All of these things are accomplished in the end, and none of them matter. I’m not too concerned about spoiling anything --- the storytelling in “Y” is so compelling that there’s nothing really to spoil. As Yorick himself remarks, discovering what actually caused the plague is “vaguely unsatisfying,” and that aliens, witchcraft or nanobots might have been cooler (“Whys and Wherefores,” 58-9).

The “gendercide” is one of the baldest plot devices ever conceived and executed in fiction. More than simply propelling action and character development, though, it creates an artistic canvas on which the “hard” science fiction of an Isaac Asimov and the idealistic science fiction of a Thomas Moore can converse.
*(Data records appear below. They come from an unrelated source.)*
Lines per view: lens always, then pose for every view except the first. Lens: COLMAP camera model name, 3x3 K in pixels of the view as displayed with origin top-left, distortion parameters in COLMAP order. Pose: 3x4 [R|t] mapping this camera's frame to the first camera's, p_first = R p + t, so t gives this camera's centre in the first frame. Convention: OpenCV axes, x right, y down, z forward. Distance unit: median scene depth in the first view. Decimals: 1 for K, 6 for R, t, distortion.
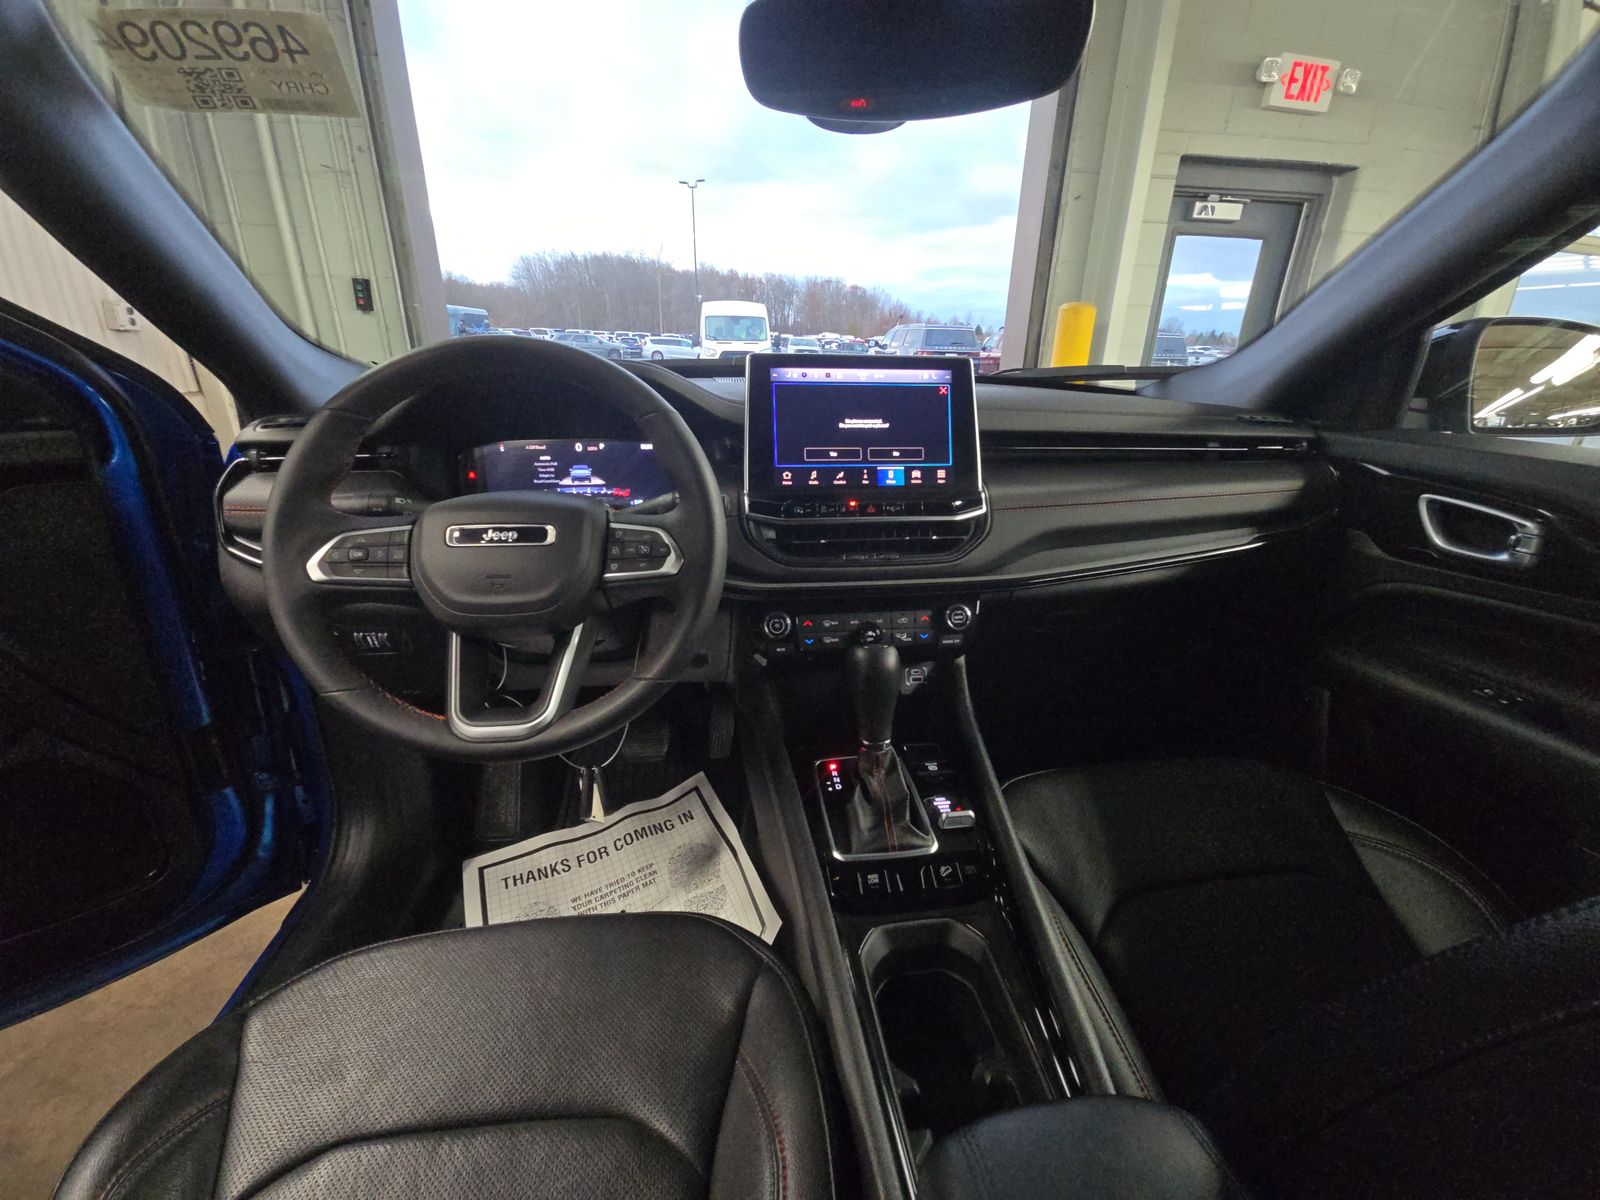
lens RADIAL K [[647.0, 0, 813.4], [0, 647.0, 593.5], [0, 0, 1]] dist [-0.007485, 0.000229]
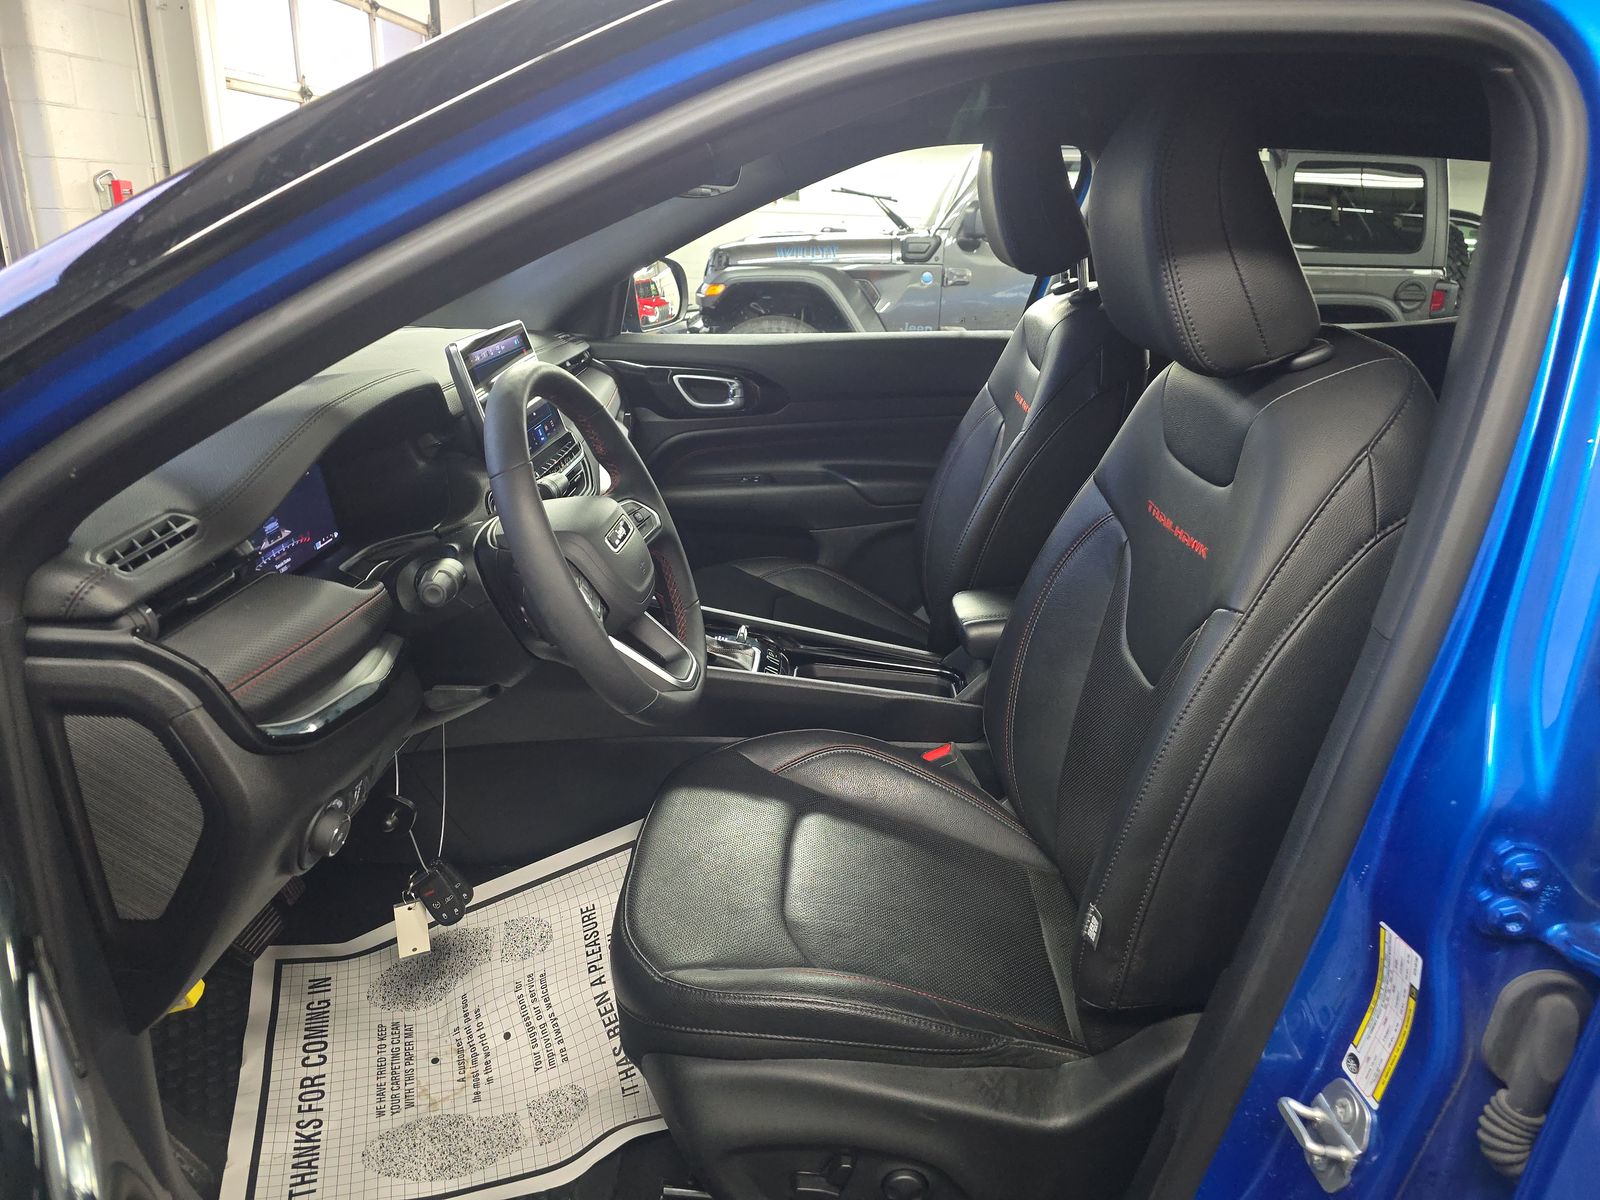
lens RADIAL K [[1093.2, 0, 791.1], [0, 1093.2, 596.6], [0, 0, 1]] dist [0.018022, -0.029005]
pose [[0.179064, -0.342387, 0.922338, -1.451221], [0.324825, 0.905494, 0.273072, -0.268369], [-0.928668, 0.250701, 0.273358, 0.126303]]
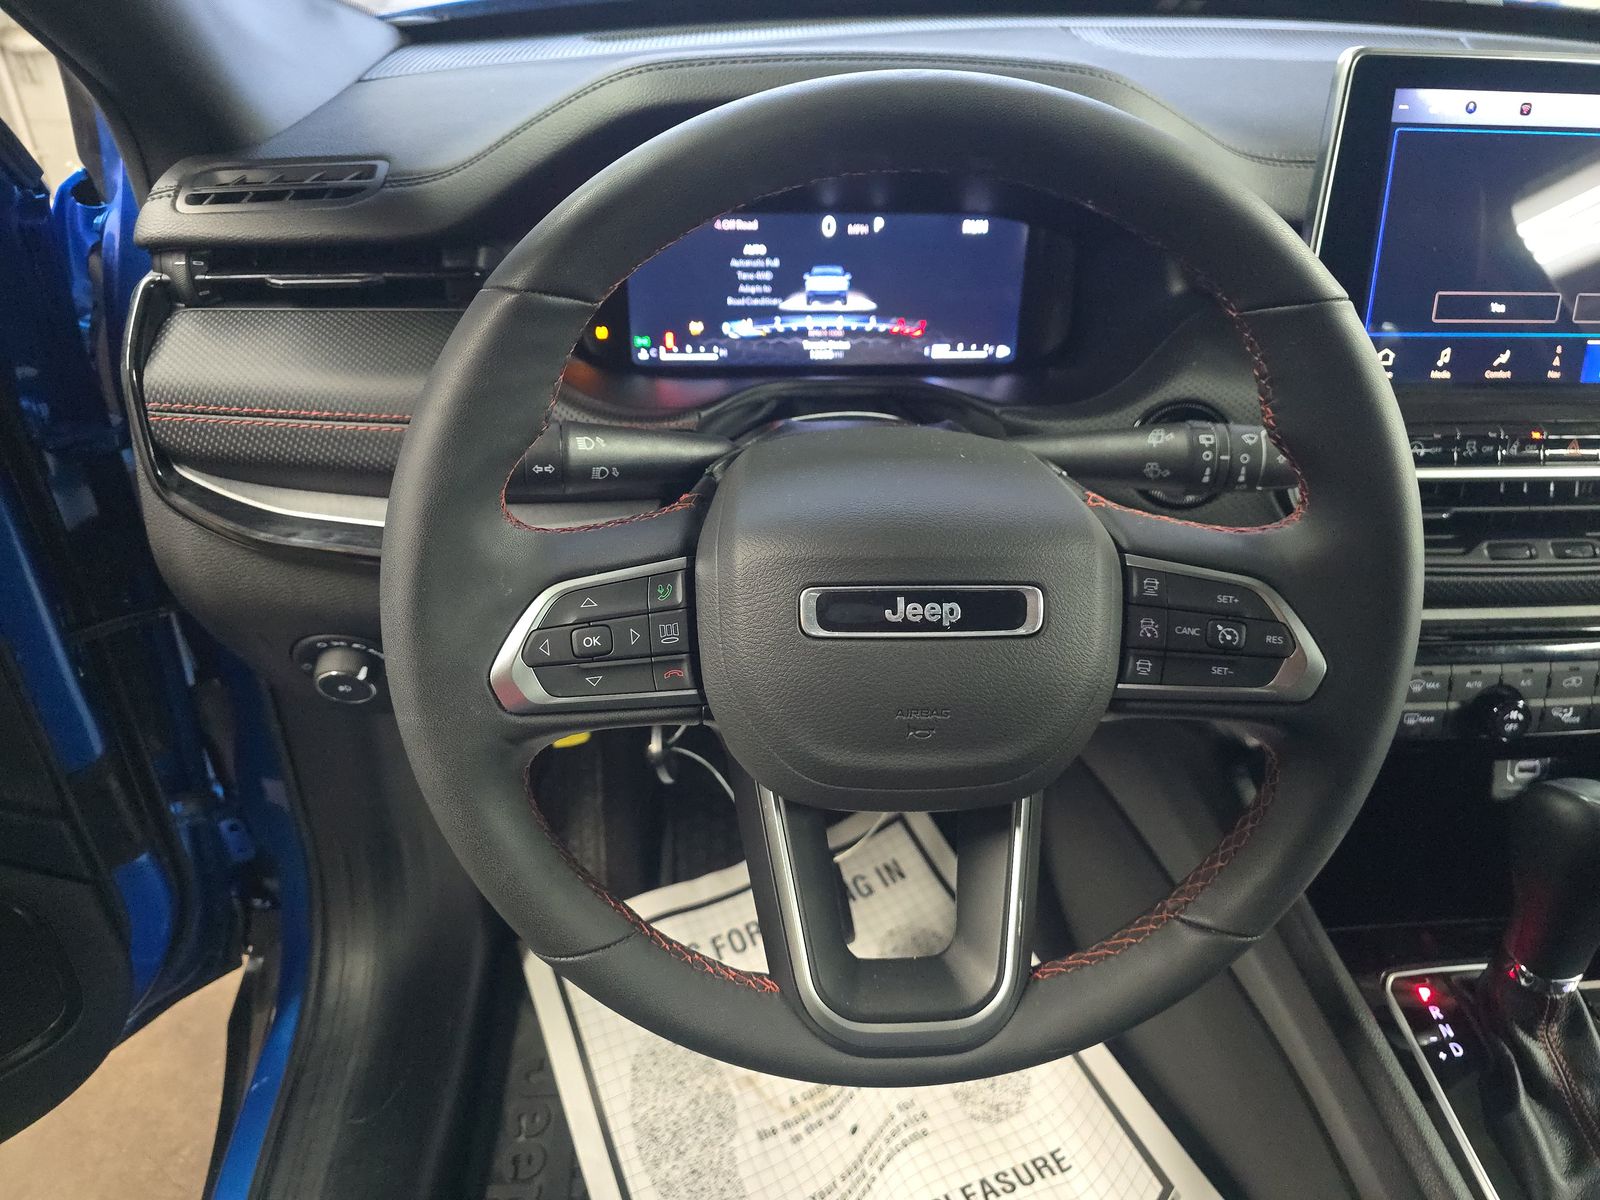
lens RADIAL K [[1093.2, 0, 803.6], [0, 1093.2, 602.0], [0, 0, 1]] dist [0.018022, -0.029005]
pose [[0.997914, 0.050846, -0.039791, -0.337804], [-0.038422, 0.962954, 0.266916, -0.178010], [0.051888, -0.264830, 0.962898, 0.200561]]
What would happen if there suddenly were no men in the world? Writer Brian K. Vaughan and artist Pia Guerra envision marauding bands of “Amazons” bent on toppling remnants of the patriarchy, like the phallic Washington Monument, and harassing those who cling to memories of beloved men as well as female-to-male transgender people. Marauders in fiction are rarely so idealistic. Think Morlocks who read Dworkin. The Amazons are just one example of the myriad ways in which female society could go; but the richness and diversity of the creators’ vision of the post-male planet is fantastic.

Another thing I love about “Y” is that readers see every one of the major characters as a child. One of the earliest flashbacks of Yorick as a boy is more clever than illustrative, but the episodic Bildungsroman sequences only get deeper and more relevant as they go. Rendered in pictures and words or just words, fictional characters don’t often have such detailed histories.